De resultaten waren eind mei te lezen in het biologenvakblad Proceedings of the Royal Society B. Wat blijkt? Muizen, spitsmuizen, ratten en zelfs kikkers komen vrijwillig de kooi in om in het molentje te rennen, ook als daar geen eten in ligt. Een infraroodfilmpje van een naaktslak in het wiel heeft inmiddels zo’n honderdvijftigduizend views op YouTube, al houdt Meijer de mogelijkheid open dat de slak niet bewust rondjes maakt. ‘Bij de muizen is dat wel hun bedoeling, althans volgens mijn indruk. Je ziet ze er ook uitspringen en dan weer terug in het wiel om verder te rennen.’ De eerste mailtjes van enthousiaste lezers die zelf een camera en een tredmolen in de tuin zetten - en een rennende muis filmden- zijn inmiddels binnen.

Het rengedrag van knaagdieren is blijkbaar niet iets dat door de gierende stress van gevangenschap ontstaat. Goed nieuws voor de duizenden onderzoekers over de hele wereld die met rennende muizen werken. Maar waarom doen die beesten het dan wél? Meijer: ‘Het gaat er toch op lijken dat deze dieren een drang hebben om te bewegen. Biologen gaan er al snel vanuit dat elk gedrag doelbewust moet zijn. Het kost ook tijd en energie, per slot van rekening. Misschien is dit gewoon spelen; we zien ook dat jongere dieren het vaker doen dan oudere soortgenoten.’

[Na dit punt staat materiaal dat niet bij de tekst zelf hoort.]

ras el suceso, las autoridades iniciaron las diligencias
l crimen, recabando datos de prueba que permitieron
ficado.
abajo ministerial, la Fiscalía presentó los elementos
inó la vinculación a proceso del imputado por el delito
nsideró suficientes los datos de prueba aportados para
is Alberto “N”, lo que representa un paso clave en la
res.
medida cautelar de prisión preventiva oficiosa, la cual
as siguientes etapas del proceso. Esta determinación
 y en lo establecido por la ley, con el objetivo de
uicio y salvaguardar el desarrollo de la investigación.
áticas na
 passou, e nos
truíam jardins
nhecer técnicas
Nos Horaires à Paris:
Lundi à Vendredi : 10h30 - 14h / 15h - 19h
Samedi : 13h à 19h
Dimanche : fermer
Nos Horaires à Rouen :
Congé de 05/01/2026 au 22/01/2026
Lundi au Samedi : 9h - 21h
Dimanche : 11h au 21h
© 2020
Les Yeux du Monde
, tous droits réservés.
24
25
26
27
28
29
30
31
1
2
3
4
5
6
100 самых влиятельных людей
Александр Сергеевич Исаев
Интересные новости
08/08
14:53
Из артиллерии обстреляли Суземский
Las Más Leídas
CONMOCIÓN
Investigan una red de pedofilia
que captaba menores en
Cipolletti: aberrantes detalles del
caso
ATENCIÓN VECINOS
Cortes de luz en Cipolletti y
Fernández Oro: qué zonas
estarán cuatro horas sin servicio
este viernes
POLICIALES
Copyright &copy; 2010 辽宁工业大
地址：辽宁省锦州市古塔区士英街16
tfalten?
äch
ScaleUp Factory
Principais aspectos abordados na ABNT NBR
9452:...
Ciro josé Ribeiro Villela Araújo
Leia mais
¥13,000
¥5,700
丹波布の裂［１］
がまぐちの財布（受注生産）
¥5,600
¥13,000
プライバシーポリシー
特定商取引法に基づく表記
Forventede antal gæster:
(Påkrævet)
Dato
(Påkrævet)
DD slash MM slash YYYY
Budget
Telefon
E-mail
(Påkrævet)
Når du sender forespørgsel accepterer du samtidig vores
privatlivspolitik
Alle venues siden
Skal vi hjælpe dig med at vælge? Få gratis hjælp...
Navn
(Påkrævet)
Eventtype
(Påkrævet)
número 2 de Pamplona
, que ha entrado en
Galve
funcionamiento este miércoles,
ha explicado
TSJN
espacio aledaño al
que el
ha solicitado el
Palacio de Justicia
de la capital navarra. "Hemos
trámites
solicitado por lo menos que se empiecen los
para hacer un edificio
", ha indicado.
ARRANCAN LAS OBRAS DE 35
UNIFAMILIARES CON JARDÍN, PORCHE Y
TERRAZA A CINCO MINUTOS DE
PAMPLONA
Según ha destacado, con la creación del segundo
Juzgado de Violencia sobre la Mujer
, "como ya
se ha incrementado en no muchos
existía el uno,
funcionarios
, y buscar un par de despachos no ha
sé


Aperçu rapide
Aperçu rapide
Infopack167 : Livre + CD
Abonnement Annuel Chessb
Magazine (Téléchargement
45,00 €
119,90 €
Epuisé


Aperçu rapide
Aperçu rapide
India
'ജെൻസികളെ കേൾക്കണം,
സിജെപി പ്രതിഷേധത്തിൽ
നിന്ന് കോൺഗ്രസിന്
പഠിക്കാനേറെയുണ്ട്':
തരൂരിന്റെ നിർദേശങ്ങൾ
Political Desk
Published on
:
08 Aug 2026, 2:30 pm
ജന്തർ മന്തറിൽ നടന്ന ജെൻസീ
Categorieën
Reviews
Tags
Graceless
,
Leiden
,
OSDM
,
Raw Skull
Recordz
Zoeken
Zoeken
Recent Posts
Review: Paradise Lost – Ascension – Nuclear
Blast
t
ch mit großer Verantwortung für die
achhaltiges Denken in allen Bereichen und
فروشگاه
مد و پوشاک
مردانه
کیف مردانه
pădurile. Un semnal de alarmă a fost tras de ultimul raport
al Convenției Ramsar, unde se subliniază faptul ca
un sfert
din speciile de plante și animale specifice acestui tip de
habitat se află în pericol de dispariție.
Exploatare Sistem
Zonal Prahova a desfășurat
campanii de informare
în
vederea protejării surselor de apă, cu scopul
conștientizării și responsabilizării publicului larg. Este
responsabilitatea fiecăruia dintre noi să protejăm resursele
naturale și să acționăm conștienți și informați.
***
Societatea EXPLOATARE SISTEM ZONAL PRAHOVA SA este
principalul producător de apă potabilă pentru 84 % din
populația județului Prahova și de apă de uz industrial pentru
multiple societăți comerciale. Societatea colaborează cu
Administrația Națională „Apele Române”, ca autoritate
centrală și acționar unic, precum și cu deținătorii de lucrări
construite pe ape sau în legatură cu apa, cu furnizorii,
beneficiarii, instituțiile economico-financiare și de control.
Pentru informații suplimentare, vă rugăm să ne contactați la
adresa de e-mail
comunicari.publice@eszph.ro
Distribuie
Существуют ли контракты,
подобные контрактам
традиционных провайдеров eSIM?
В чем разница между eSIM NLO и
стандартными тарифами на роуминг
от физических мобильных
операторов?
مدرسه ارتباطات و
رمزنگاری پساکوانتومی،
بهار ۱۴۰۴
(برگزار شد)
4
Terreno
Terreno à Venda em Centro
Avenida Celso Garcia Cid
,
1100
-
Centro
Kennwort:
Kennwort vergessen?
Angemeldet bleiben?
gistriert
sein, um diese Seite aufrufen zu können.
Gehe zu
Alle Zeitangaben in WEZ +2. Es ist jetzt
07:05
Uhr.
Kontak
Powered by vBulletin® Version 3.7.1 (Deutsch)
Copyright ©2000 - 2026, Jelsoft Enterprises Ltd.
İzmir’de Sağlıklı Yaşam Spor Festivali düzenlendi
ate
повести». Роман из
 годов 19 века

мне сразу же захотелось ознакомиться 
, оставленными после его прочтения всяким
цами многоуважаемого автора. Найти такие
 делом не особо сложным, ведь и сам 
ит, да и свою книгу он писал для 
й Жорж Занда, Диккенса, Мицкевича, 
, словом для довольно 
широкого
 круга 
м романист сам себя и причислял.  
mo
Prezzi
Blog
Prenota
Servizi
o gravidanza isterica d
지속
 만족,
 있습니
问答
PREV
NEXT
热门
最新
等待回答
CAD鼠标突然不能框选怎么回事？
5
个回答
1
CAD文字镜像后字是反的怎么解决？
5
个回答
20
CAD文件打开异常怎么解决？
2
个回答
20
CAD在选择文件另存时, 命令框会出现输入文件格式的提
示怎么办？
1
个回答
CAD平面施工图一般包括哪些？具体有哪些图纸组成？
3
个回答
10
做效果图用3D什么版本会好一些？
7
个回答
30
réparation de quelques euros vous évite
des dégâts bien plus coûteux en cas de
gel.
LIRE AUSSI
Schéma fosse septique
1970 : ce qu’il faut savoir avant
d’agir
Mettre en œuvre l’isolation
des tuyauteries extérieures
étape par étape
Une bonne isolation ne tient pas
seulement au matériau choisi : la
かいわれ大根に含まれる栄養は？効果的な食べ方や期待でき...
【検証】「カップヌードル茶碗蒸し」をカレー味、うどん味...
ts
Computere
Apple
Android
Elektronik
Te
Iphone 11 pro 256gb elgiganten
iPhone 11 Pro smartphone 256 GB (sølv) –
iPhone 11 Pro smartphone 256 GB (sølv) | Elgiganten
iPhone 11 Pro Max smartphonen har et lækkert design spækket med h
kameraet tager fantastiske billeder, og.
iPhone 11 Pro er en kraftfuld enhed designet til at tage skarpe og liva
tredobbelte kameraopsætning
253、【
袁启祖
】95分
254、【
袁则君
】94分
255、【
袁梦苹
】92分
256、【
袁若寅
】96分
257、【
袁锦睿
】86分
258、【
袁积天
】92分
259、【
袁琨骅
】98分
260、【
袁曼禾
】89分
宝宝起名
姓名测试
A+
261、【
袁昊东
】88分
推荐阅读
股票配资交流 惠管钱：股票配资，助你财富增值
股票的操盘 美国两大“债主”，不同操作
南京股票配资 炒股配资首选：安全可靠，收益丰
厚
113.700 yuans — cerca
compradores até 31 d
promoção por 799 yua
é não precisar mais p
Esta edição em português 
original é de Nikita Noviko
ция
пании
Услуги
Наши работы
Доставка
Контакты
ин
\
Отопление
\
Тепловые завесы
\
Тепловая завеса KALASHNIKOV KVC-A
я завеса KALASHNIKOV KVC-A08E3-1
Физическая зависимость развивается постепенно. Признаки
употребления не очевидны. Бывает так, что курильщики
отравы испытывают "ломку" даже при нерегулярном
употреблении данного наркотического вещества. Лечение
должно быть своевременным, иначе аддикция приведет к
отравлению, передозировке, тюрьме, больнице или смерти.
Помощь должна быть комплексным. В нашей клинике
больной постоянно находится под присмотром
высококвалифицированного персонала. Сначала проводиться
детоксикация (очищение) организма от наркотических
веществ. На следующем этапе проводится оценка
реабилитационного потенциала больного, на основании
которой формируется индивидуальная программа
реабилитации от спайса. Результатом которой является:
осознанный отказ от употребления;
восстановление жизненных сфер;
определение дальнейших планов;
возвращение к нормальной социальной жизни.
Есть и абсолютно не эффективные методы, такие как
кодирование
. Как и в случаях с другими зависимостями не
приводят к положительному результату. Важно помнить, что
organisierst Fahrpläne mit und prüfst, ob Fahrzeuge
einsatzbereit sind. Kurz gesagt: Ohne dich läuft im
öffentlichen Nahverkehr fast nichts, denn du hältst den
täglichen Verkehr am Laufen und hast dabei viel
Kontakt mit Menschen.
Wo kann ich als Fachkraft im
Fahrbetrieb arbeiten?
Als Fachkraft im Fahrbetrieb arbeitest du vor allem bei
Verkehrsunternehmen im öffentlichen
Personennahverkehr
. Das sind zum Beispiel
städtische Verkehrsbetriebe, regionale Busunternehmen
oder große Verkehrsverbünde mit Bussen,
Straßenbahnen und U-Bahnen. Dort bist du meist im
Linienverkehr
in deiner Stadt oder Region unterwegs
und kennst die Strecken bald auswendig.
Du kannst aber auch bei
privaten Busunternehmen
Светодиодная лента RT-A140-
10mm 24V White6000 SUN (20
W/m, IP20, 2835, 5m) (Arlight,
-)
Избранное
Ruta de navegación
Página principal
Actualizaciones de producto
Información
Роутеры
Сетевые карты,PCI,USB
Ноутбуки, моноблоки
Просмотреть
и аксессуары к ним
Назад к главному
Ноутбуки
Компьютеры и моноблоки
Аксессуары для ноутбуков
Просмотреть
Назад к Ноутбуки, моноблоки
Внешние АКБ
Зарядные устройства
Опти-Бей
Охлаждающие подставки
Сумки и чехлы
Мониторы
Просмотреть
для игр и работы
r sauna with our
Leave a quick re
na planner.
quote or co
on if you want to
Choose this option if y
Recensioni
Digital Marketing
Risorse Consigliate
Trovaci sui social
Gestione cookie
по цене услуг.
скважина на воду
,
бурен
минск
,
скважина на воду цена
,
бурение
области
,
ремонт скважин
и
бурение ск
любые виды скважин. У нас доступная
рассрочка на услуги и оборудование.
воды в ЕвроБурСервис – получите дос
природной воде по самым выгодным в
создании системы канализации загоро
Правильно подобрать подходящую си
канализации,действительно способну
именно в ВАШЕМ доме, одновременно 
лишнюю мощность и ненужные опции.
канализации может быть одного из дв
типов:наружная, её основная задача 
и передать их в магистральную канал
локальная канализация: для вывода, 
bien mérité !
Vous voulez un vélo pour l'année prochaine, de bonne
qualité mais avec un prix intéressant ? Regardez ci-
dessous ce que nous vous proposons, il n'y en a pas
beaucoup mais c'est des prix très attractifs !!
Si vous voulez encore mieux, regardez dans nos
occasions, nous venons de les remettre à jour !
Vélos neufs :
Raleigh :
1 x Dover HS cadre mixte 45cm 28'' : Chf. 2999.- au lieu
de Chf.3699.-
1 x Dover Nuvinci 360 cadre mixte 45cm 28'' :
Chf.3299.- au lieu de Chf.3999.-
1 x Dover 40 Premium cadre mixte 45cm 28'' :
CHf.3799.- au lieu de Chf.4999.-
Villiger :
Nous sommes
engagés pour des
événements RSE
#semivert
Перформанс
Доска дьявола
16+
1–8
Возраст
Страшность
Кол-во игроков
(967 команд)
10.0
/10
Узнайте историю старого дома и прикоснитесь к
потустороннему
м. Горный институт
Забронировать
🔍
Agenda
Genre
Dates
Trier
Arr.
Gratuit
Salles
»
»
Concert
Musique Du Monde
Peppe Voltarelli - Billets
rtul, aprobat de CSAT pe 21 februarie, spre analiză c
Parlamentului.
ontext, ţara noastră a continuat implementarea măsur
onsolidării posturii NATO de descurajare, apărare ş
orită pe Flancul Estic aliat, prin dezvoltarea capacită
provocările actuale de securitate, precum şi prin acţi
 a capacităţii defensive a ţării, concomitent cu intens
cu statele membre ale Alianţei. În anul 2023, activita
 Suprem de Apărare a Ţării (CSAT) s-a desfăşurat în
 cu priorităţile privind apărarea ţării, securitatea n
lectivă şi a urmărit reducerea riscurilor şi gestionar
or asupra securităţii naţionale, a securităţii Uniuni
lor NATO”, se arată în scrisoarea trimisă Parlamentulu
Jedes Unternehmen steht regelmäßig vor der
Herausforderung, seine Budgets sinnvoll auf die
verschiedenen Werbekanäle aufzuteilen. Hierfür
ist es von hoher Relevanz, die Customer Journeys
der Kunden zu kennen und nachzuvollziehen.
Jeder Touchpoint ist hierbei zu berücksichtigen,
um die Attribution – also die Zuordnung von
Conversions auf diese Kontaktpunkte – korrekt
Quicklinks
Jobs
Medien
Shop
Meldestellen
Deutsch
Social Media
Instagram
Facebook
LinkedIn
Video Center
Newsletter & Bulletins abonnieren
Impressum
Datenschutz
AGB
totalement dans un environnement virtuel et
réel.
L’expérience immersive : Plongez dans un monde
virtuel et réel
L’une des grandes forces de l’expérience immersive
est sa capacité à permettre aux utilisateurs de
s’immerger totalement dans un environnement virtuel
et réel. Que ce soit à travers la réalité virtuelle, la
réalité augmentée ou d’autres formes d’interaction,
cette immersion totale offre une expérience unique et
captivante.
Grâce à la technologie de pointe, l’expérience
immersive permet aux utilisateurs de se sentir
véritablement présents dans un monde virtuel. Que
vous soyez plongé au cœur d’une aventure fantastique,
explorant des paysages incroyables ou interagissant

Eén detail sluit mooi aan bij Meijers laboratoriumwerk: de tredmolen in de duinen werd veel vaker ’s nachts gebruikt dan overdag, terwijl dat verschil in Meijers achtertuin minder uitgesproken was. Wellicht dat de lichtvervuiling in Leiden het dag/nachtritme van muizen al in de war schopt, oppert ze.